Monday, September 7, 2015

Laura Frantz's "The Mistress of Tall Acre" - an enthralling story

Cover ArtIn another colonial masterpiece, Laura Frantz tells a story of the reconstruction following the American Revolution. Sophie Menzies, daughter of a Tory who fled to Scotland at the beginning of the war, is nearly destitute by the time word arrives of the war's end. An outcast in spite of her own personal Patriot leanings, she is waiting for her brother to come home and reclaim their moldering estate. Instead, her nearest neighbor, widower General Seamus Ogilvy, suddenly reappears with his daughter. After one chance encounter with Lily Cate, Sophie becomes a friend and buffer between them, as the long-absent father reacquaints himself with the child he's only briefly met. When mysterious figures appear in the night and Seamus' in-laws fight for custody of the child, Seamus knows he must do something to protect his child, and his lovely neighbor, who is already firmly entrenched in Lily Cate's affections, may just hold the answer.

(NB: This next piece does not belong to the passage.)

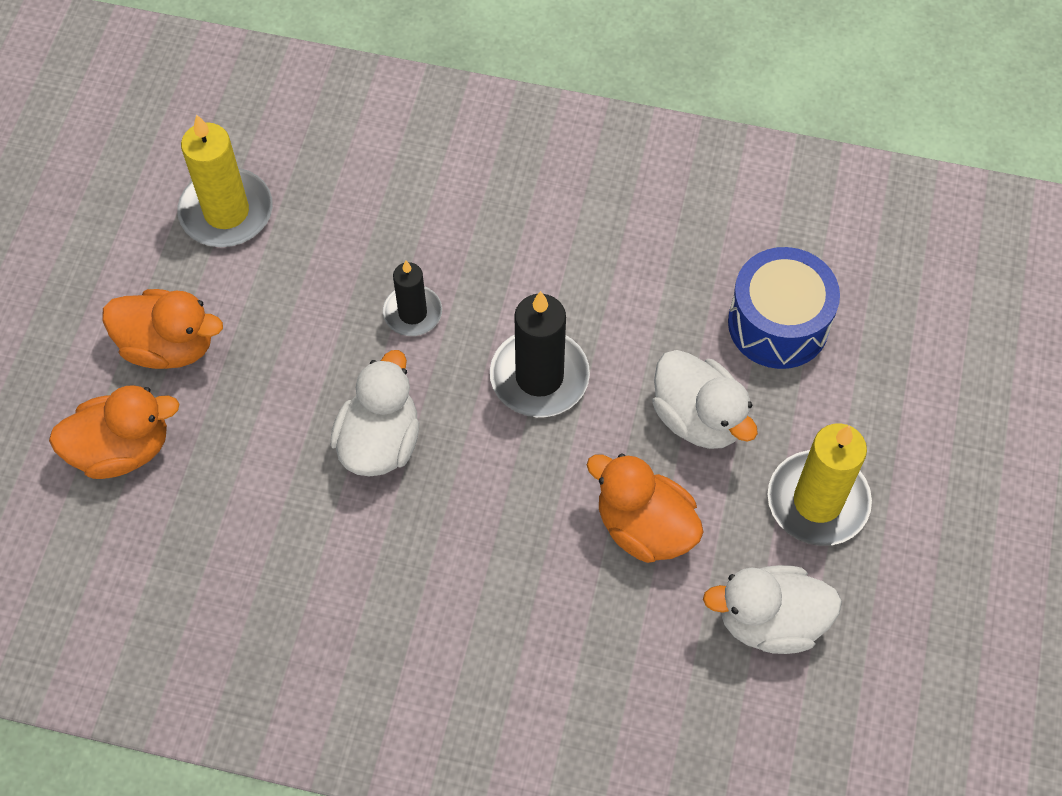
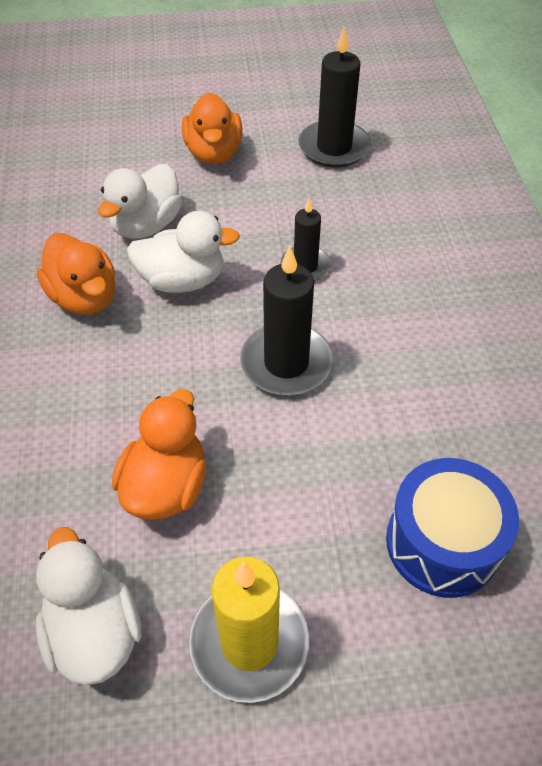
camera: 70 degrees right, 10 degrees down
orange duck [49,385,179,479] -> orange duck moved to [37,233,115,315]
yellow candle [177,114,273,247] -> black candle [298,27,371,168]
white duck [652,350,758,449] -> white duck moved to [98,164,182,239]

If there is one thing I've come to expect from a novel by Laura Frantz, it is rich, strong storytelling, to the point that the back cover blurb rarely does justice to the story--there is so much more going on than the short description conveys. Actually, I was halfway through the book when I reread the blurb, wondering if it was even for the same story; up through that point, they had little in common. (The above description is my own, being accurate yet less spoiler-ish.) But regardless of the quality, there is so much more depth and emotion than a mere description can possibly convey. From hope to despair, tenderness to frustration, joy to the sensation of being sucker-punched--it's an emotional journey you don't want to miss.

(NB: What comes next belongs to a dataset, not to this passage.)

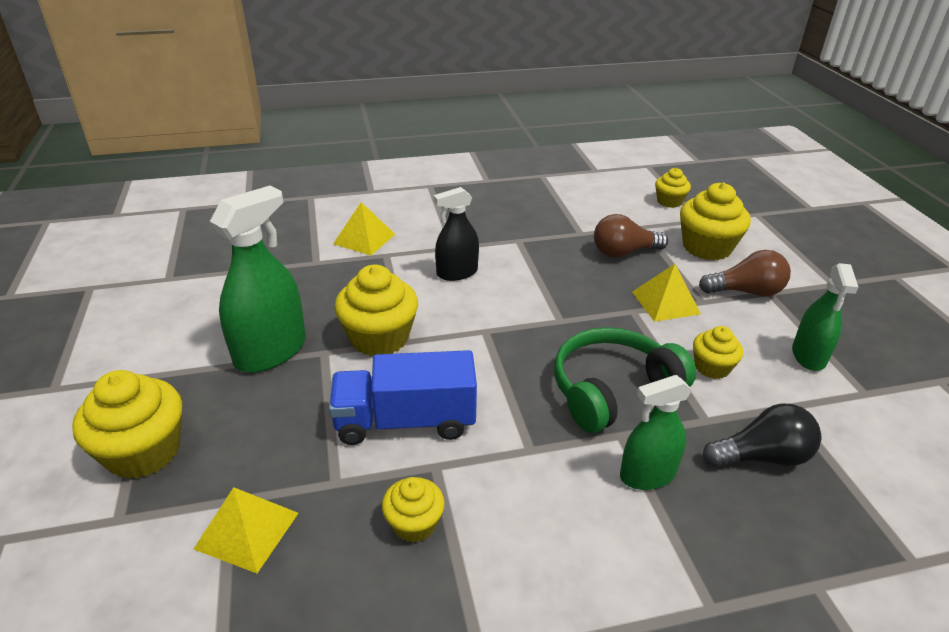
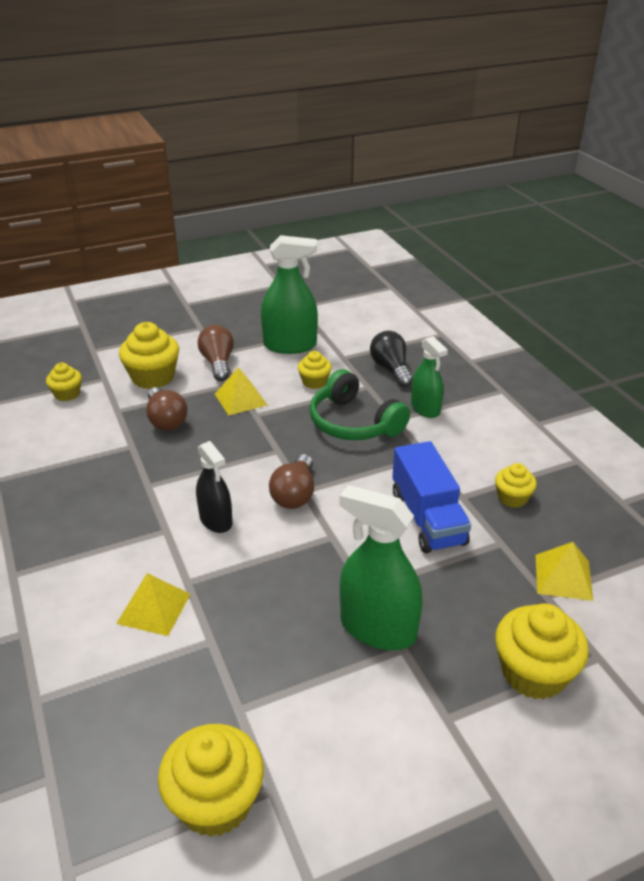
camera: 100 degrees left, 0 degrees up
yellow cupcake [334,264,418,356] -> yellow cupcake moved to [158,724,264,837]
green spray bottle [792,263,858,371] -> green spray bottle [261,235,318,354], size x1.58
none -> brown light bulb [269,454,314,509]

I enjoyed the history behind the story and how Frantz captures the upheaval following the war--anti-British sentiments still running high, the government in the process of establishment, and people still recovering from the wounds of war. When I think of southern plantations, the Civil War springs first to mind, but many of these estates were already well established at the time of the Revolution, and thus, as this novel proves, the issue of slavery was already a point of contention, even then.

The story was enthralling, the descriptions beautiful; the characters well drawn, and the romance deep yet clean. 5 out of 5 stars!

Thank you Revell for providing a free novel in exchange for a review. I was not required to make the review positive, and all opinions are my own.